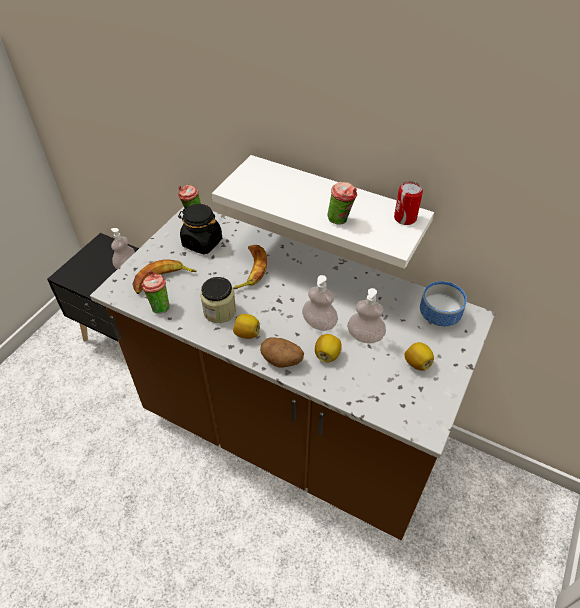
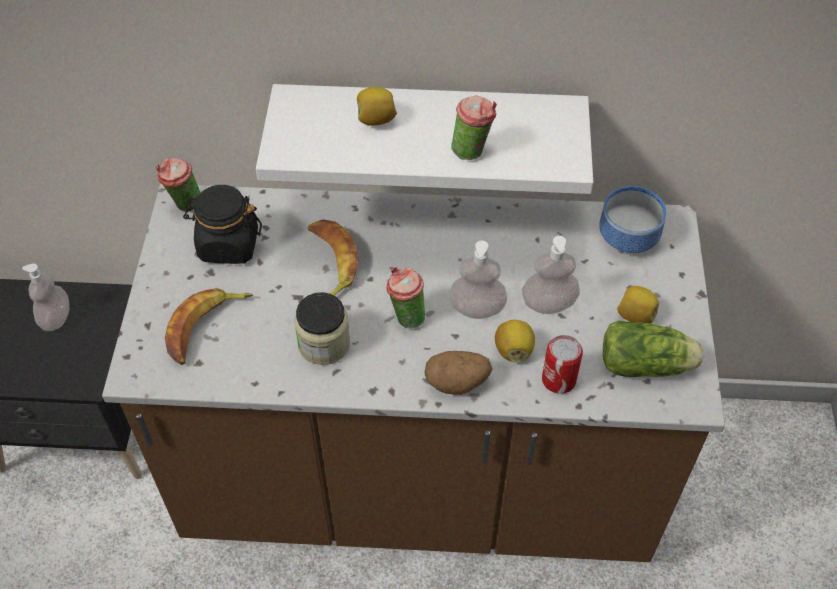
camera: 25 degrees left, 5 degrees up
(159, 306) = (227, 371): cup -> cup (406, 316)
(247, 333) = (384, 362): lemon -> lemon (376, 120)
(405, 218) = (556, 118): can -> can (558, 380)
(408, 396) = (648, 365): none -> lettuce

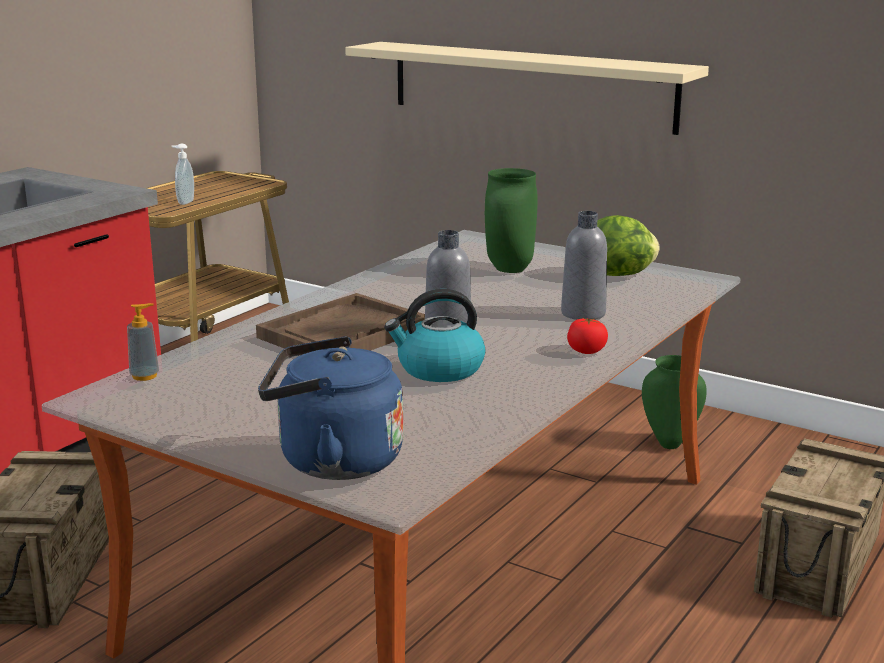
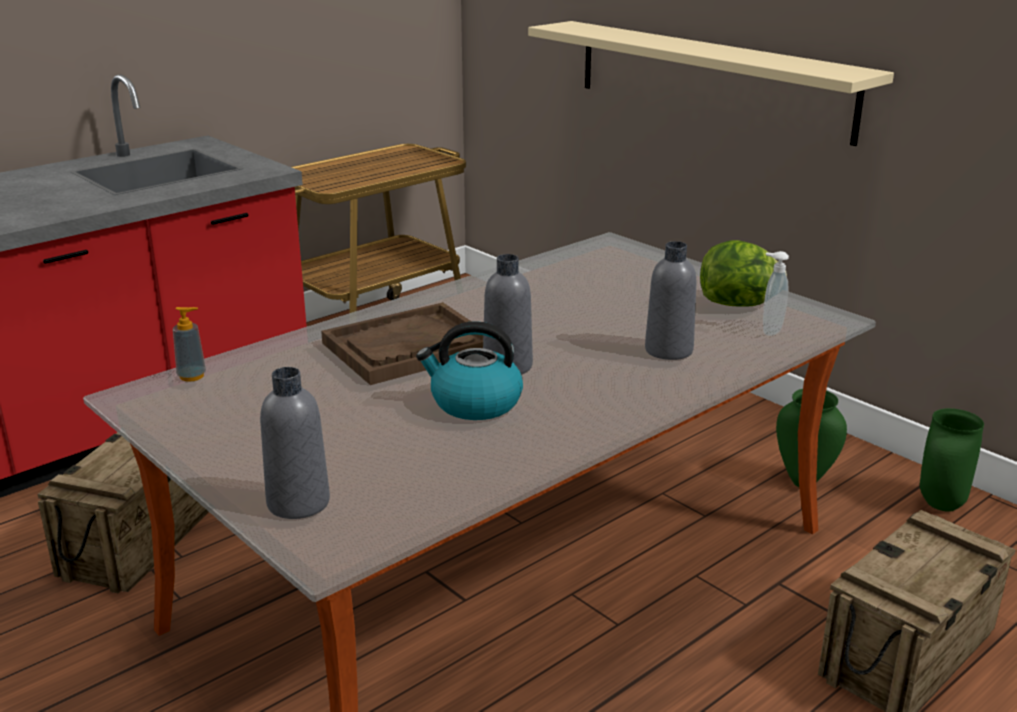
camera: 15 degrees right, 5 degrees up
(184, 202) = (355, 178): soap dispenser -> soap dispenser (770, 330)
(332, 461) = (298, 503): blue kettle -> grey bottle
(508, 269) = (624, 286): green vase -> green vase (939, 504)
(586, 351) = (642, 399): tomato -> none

====================

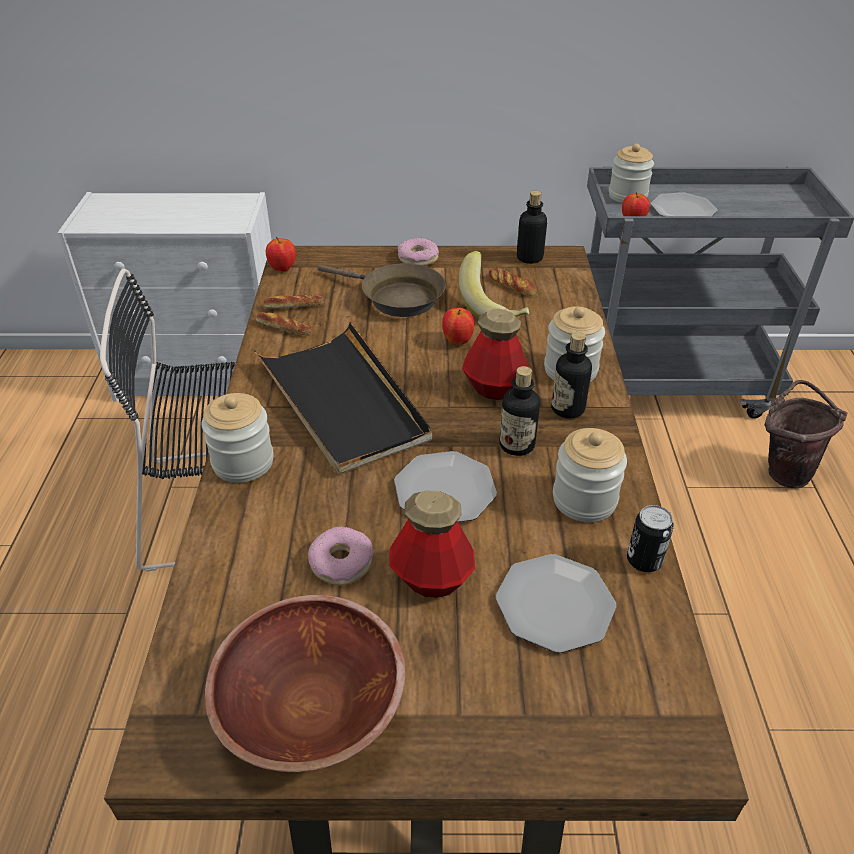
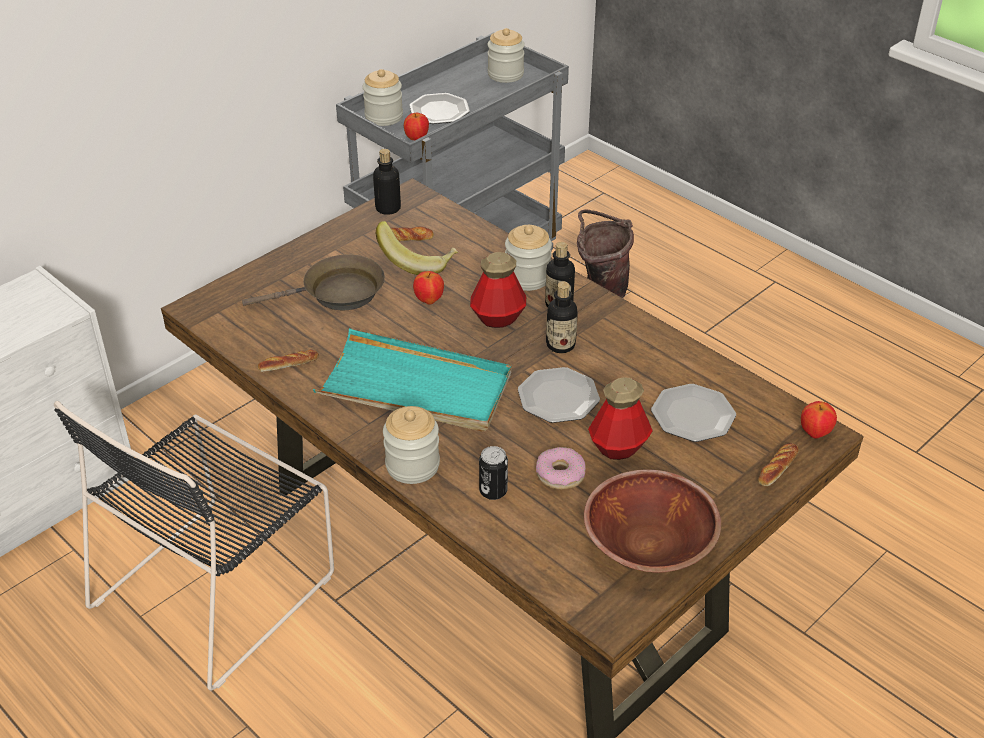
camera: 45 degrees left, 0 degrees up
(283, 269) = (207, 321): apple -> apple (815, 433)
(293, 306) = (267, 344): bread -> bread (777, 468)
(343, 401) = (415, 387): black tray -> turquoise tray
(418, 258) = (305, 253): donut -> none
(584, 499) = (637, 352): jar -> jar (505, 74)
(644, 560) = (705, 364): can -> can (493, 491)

====================

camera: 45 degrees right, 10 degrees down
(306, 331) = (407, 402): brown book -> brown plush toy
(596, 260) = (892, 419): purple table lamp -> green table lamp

====================

◆ TASK
Check each line above for the string "none" and show the ones that have it.

◆ REPLY
(408, 396) = (648, 365): none -> lettuce
(586, 351) = (642, 399): tomato -> none
(418, 258) = (305, 253): donut -> none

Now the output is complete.